What you need to do
Copy each line of the records that holds the string "KiCad".

Raw data
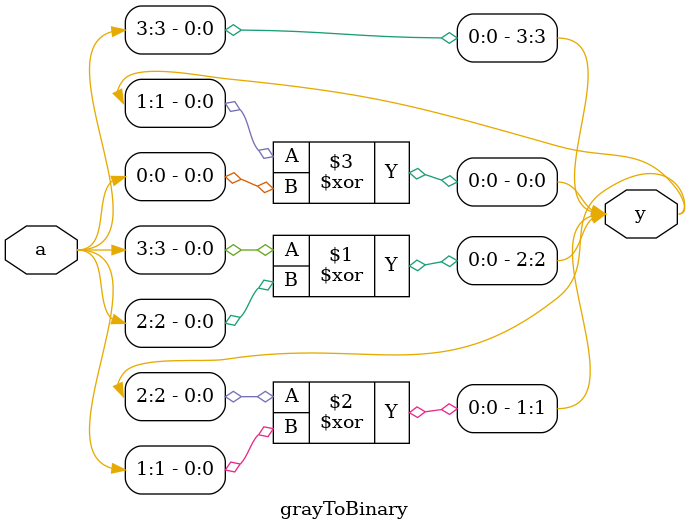
<source format=v>
`timescale 1ns / 1ps
module grayToBinary( input [3:0]a,
                       output [3:0]y
    );
assign y[3] = a[3];
assign y[2] = y[3]^a[2];
assign y[1] = y[2]^a[1];
assign y[0] = y[1]^a[0];
endmodule

// for FPGA implementation

/* module top(sw,led);
input [3:0]sw;
output [3:0]led;
grayToBinary top(.a(sw[3:0], .y(led[3:0]));
endmodule
*/
</source>
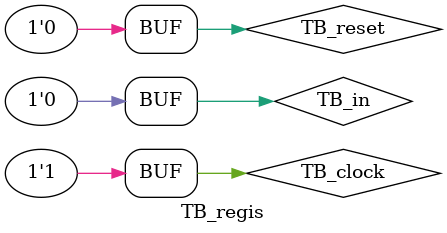
<source format=v>
/*
Testbench para o MODULO registrador deslocador de 4 bits

    module registrador(Q3,Q2,Q1,Q0,in,reset,clock) com:

	 ENTRADAS:
	 in,reset,clock

	 SAÍDAS:
	 A, B, C, D
*/



module TB_regis;
 
	reg TB_reset, TB_clock, TB_in;
	wire TB_Q3,TB_Q2,TB_Q1,TB_Q0;


// parameter stop_time = 1000;
// initial # stop_time ;

// module registrador_naobloqueante(clock, reset, entrada, A, B, C, D,)
    registrador_naobloqueante dut(TB_clock, TB_reset, TB_in, TB_Q3, TB_Q2, TB_Q1, TB_Q0);
	  
  initial
  begin
	TB_reset = 1'b0;		TB_clock = 1'b0;    	TB_in = 1'b0;	 #20
	TB_reset = 1'b1;		TB_clock = 1'b1;  	TB_in = 1'b0; 	 #20
	TB_reset = 1'b0;		TB_clock = 1'b0;  	TB_in = 1'b1; 	 #20
	TB_reset = 1'b0;		TB_clock = 1'b1;  	TB_in = 1'b1; 	 #20
	TB_reset = 1'b0;		TB_clock = 1'b0;  	TB_in = 1'b0; 	 #20
	TB_reset = 1'b0;		TB_clock = 1'b1;  	TB_in = 1'b0;	 #20
	TB_reset = 1'b0;		TB_clock = 1'b0; 		TB_in = 1'b0;	 #20
	TB_reset = 1'b0;		TB_clock = 1'b1;  	TB_in = 1'b0;	 #20
	TB_reset = 1'b0;		TB_clock = 1'b0; 	 	TB_in = 1'b0;	 #20
	TB_reset = 1'b0;		TB_clock = 1'b1; 		TB_in = 1'b0;	 #20
   TB_reset = 1'b0;		TB_clock = 1'b0; 	 	TB_in = 1'b0;	 #20
	TB_reset = 1'b0;		TB_clock = 1'b1; 		TB_in = 1'b0;	 #20
	TB_reset = 1'b0;		TB_clock = 1'b0; 	 	TB_in = 1'b0;	 #20
	TB_reset = 1'b0;		TB_clock = 1'b1; 		TB_in = 1'b0;	 #20;
end


//always 
//begin
 // #35  TB_clock =  !TB_clock ; 
  
  //#10    TB_in = !   TB_in;
 
 // end
endmodule



</source>
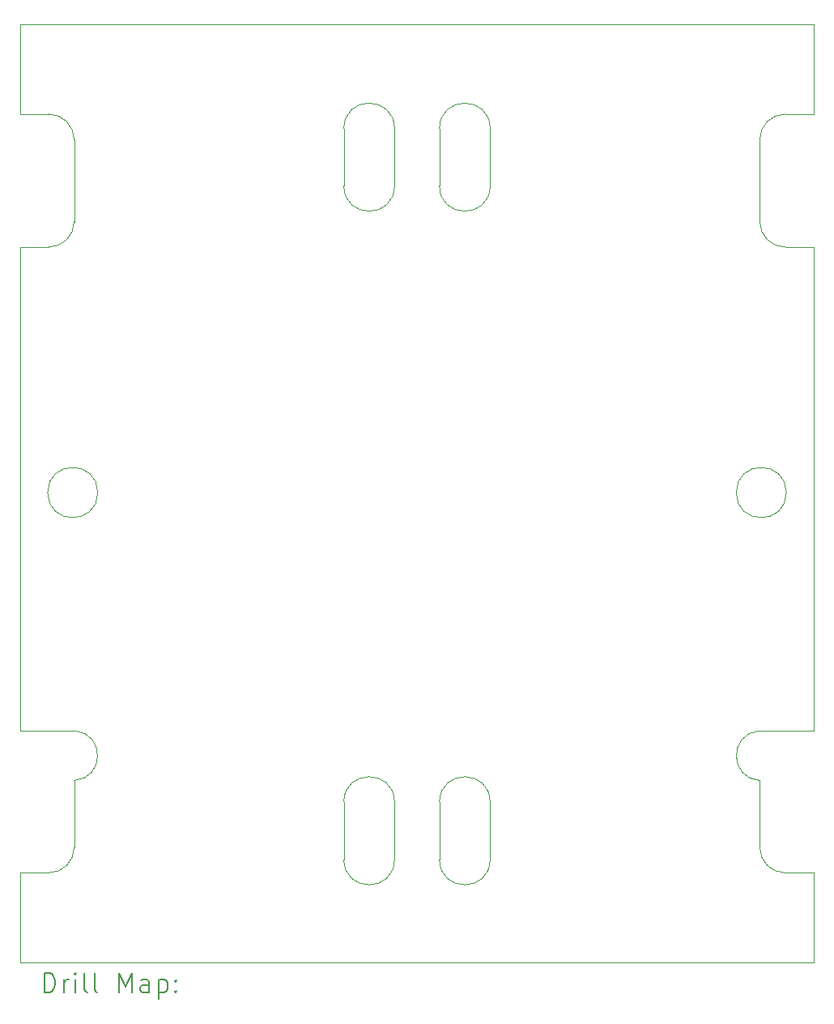
<source format=gbr>
%TF.GenerationSoftware,KiCad,Pcbnew,(6.0.9)*%
%TF.CreationDate,2023-01-30T20:44:02-08:00*%
%TF.ProjectId,solar-panel-NoCutout,736f6c61-722d-4706-916e-656c2d4e6f43,2.0*%
%TF.SameCoordinates,Original*%
%TF.FileFunction,Drillmap*%
%TF.FilePolarity,Positive*%
%FSLAX45Y45*%
G04 Gerber Fmt 4.5, Leading zero omitted, Abs format (unit mm)*
G04 Created by KiCad (PCBNEW (6.0.9)) date 2023-01-30 20:44:02*
%MOMM*%
%LPD*%
G01*
G04 APERTURE LIST*
%ADD10C,0.050000*%
%ADD11C,0.200000*%
G04 APERTURE END LIST*
D10*
X13685000Y-15300000D02*
X13685000Y-14700000D01*
X14215000Y-15300000D02*
X14215000Y-14700000D01*
X14685000Y-14700000D02*
X14685000Y-15300000D01*
X15215000Y-15300000D02*
X15215000Y-14700000D01*
X14215000Y-7660000D02*
X14215000Y-8260000D01*
X13685000Y-7660000D02*
X13685000Y-8260000D01*
X14685000Y-7660000D02*
X14685000Y-8260000D01*
X15215000Y-7660000D02*
X15215000Y-8260000D01*
X18600000Y-6575000D02*
X10300000Y-6575000D01*
X18312500Y-11465000D02*
G75*
G03*
X18312500Y-11465000I-262500J0D01*
G01*
X10874461Y-13955719D02*
X10300000Y-13955719D01*
X18024999Y-13955710D02*
G75*
G03*
X18035000Y-14475000I25001J-259260D01*
G01*
X18600000Y-16375000D02*
X18600000Y-15645000D01*
X18600000Y-7310000D02*
X18600000Y-6575000D01*
X10600000Y-7510000D02*
X10300000Y-7510000D01*
X10865000Y-7775000D02*
G75*
G03*
X10600000Y-7510000I-265000J0D01*
G01*
X10600000Y-8900000D02*
G75*
G03*
X10865000Y-8635000I0J265000D01*
G01*
X10600000Y-8900000D02*
X10300000Y-8900000D01*
X10865000Y-7775000D02*
X10865000Y-8635000D01*
X18300000Y-7510000D02*
G75*
G03*
X18035000Y-7775000I0J-265000D01*
G01*
X18035000Y-8635000D02*
G75*
G03*
X18300000Y-8900000I265000J0D01*
G01*
X18300000Y-7510000D02*
X18600000Y-7510000D01*
X18035000Y-7775000D02*
X18035000Y-8635000D01*
X18300000Y-8900000D02*
X18600000Y-8900000D01*
X10300000Y-6575000D02*
X10300000Y-7510000D01*
X10300000Y-8900000D02*
X10300000Y-13955719D01*
X10300000Y-15440000D02*
X10300000Y-16375000D01*
X18600000Y-15645000D02*
X18600000Y-15440000D01*
X18600000Y-7510000D02*
X18600000Y-7310000D01*
X18599461Y-13955719D02*
X18025000Y-13955719D01*
X13685000Y-8260000D02*
G75*
G03*
X14215000Y-8260000I265000J0D01*
G01*
X10865000Y-14475000D02*
G75*
G03*
X10874461Y-13955719I-15000J260000D01*
G01*
X10865000Y-15175000D02*
X10865000Y-14475000D01*
X15215000Y-7660000D02*
G75*
G03*
X14685000Y-7660000I-265000J0D01*
G01*
X14215000Y-7660000D02*
G75*
G03*
X13685000Y-7660000I-265000J0D01*
G01*
X10300000Y-16375000D02*
X18600000Y-16375000D01*
X14215000Y-14700000D02*
G75*
G03*
X13685000Y-14700000I-265000J0D01*
G01*
X18035000Y-15175000D02*
X18035000Y-14475000D01*
X10600000Y-15440000D02*
X10300000Y-15440000D01*
X13685000Y-15300000D02*
G75*
G03*
X14215000Y-15300000I265000J0D01*
G01*
X15215000Y-14700000D02*
G75*
G03*
X14685000Y-14700000I-265000J0D01*
G01*
X10600000Y-15440000D02*
G75*
G03*
X10865000Y-15175000I0J265000D01*
G01*
X18035000Y-15175000D02*
G75*
G03*
X18300000Y-15440000I265000J0D01*
G01*
X14685000Y-15300000D02*
G75*
G03*
X15215000Y-15300000I265000J0D01*
G01*
X18300000Y-15440000D02*
X18600000Y-15440000D01*
X18600000Y-8900000D02*
X18599461Y-13955719D01*
X14685000Y-8260000D02*
G75*
G03*
X15215000Y-8260000I265000J0D01*
G01*
X11112500Y-11465000D02*
G75*
G03*
X11112500Y-11465000I-262500J0D01*
G01*
D11*
X10555119Y-16687976D02*
X10555119Y-16487976D01*
X10602738Y-16487976D01*
X10631310Y-16497500D01*
X10650357Y-16516548D01*
X10659881Y-16535595D01*
X10669405Y-16573690D01*
X10669405Y-16602262D01*
X10659881Y-16640357D01*
X10650357Y-16659405D01*
X10631310Y-16678452D01*
X10602738Y-16687976D01*
X10555119Y-16687976D01*
X10755119Y-16687976D02*
X10755119Y-16554643D01*
X10755119Y-16592738D02*
X10764643Y-16573690D01*
X10774167Y-16564167D01*
X10793214Y-16554643D01*
X10812262Y-16554643D01*
X10878929Y-16687976D02*
X10878929Y-16554643D01*
X10878929Y-16487976D02*
X10869405Y-16497500D01*
X10878929Y-16507024D01*
X10888452Y-16497500D01*
X10878929Y-16487976D01*
X10878929Y-16507024D01*
X11002738Y-16687976D02*
X10983690Y-16678452D01*
X10974167Y-16659405D01*
X10974167Y-16487976D01*
X11107500Y-16687976D02*
X11088452Y-16678452D01*
X11078929Y-16659405D01*
X11078929Y-16487976D01*
X11336071Y-16687976D02*
X11336071Y-16487976D01*
X11402738Y-16630833D01*
X11469405Y-16487976D01*
X11469405Y-16687976D01*
X11650357Y-16687976D02*
X11650357Y-16583214D01*
X11640833Y-16564167D01*
X11621786Y-16554643D01*
X11583690Y-16554643D01*
X11564643Y-16564167D01*
X11650357Y-16678452D02*
X11631309Y-16687976D01*
X11583690Y-16687976D01*
X11564643Y-16678452D01*
X11555119Y-16659405D01*
X11555119Y-16640357D01*
X11564643Y-16621309D01*
X11583690Y-16611786D01*
X11631309Y-16611786D01*
X11650357Y-16602262D01*
X11745595Y-16554643D02*
X11745595Y-16754643D01*
X11745595Y-16564167D02*
X11764643Y-16554643D01*
X11802738Y-16554643D01*
X11821786Y-16564167D01*
X11831309Y-16573690D01*
X11840833Y-16592738D01*
X11840833Y-16649881D01*
X11831309Y-16668928D01*
X11821786Y-16678452D01*
X11802738Y-16687976D01*
X11764643Y-16687976D01*
X11745595Y-16678452D01*
X11926548Y-16668928D02*
X11936071Y-16678452D01*
X11926548Y-16687976D01*
X11917024Y-16678452D01*
X11926548Y-16668928D01*
X11926548Y-16687976D01*
X11926548Y-16564167D02*
X11936071Y-16573690D01*
X11926548Y-16583214D01*
X11917024Y-16573690D01*
X11926548Y-16564167D01*
X11926548Y-16583214D01*
M02*

</source>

Exercise answer
%TF.GenerationSoftware,KiCad,Pcbnew,(6.0.9)*%
G04 Created by KiCad (PCBNEW (6.0.9)) date 2023-01-30 20:44:02*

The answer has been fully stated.